奥能登国際芸術祭を通じて生まれた縁を復興活動につなげる「奥能登珠洲ヤッサープロジェクト」。北川フラムを発起人として、震災直後の1月に立ち上げられ、今日まで活動を続けています。
ヤッサープロジェクトは、芸術祭の運営を支えた「サポートスズ」、芸術祭の企画制作に携わった「アートフロントギャラリー」が事務局となり、芸術祭のアーティスト、サポーター、そして珠洲ファンによる支援の受け皿としても活動を広げています。主な活動は、作品の修繕、復興ツアーの受け入れ、潮騒レストランやスズ・シアター・ミュージアムの再開、そして震災に関するアーカイブの制作。
プロジェクトに関わる4人のメンバーも、それぞれの立場から珠洲の復興に尽力しています。サポートスズの理事を務める珠洲市副市長・金田直之。アートフロントギャラリーの芸術祭担当者であり、現在はサポートスズの理事としてプロジェクトをまとめる関口正洋。2023年に移住し、潮騒レストランの店長を務める加藤元基。そして、2022年に珠洲に移住し、記録係としてヤッサープロジェクトの広報を担う西海一紗。

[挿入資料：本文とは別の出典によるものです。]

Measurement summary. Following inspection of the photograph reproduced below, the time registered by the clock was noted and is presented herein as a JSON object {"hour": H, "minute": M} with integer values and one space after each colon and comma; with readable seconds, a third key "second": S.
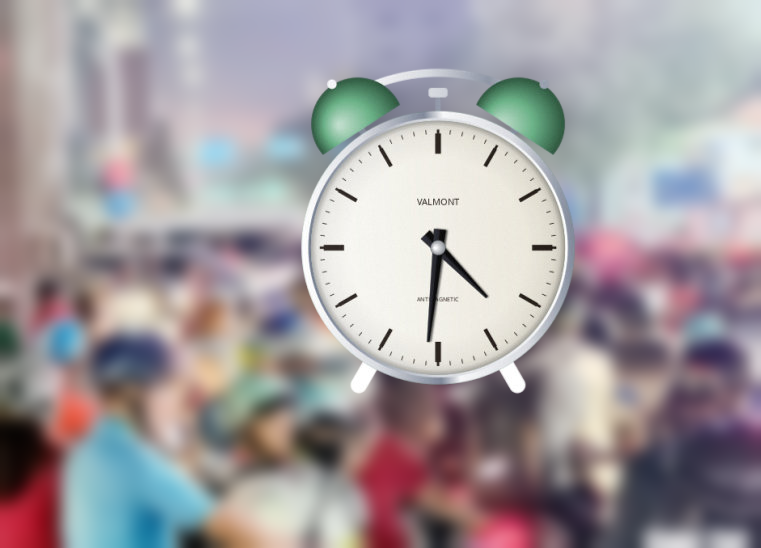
{"hour": 4, "minute": 31}
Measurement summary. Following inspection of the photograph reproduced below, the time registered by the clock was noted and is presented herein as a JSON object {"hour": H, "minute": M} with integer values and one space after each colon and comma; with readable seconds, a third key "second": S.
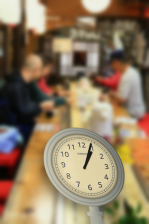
{"hour": 1, "minute": 4}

それぞれの場所で震災を経験し、自分たちにできることを模索しながら歩みを進めてきた4人。2024年は、彼らにとってどんな1年だったのでしょうか。
4人の視点を通じて、この1年の活動を振り返ります。
1月の震災直後に発足した「ヤッサープロジェクト」。
震災の混乱の中、いつ、どのようにしてプロジェクトは立ち上がったのでしょうか?
関口
「芸術祭を通してつながったアーティスト、関係者などから支援金などの協力をしたいという声を受けて、その受け皿として『ヤッサープロジェクト』を立ち上げました。名前は、珠洲に馴染みのある言葉がいい、という話になり、珠洲のお祭りの掛け声でもあり、芸術祭の合い言葉としても使われていた『ヤッサー』という言葉を使いました。1月いっぱいまでの間にプロジェクトを立ち上げる準備を進めてました。震災直後の不安定な状況の中で、手探りでしたね」
西海
「震災の日、関口さんはどこにいたんですか?」
関口
「僕はその日、名古屋で震災のニュースを知りました。すぐに東京に戻って、市役所の方やスタッフと連絡をとり、情報を集めました。まずは、芸術祭スタッフ、お世話になった地元の方々の安否確認ですね。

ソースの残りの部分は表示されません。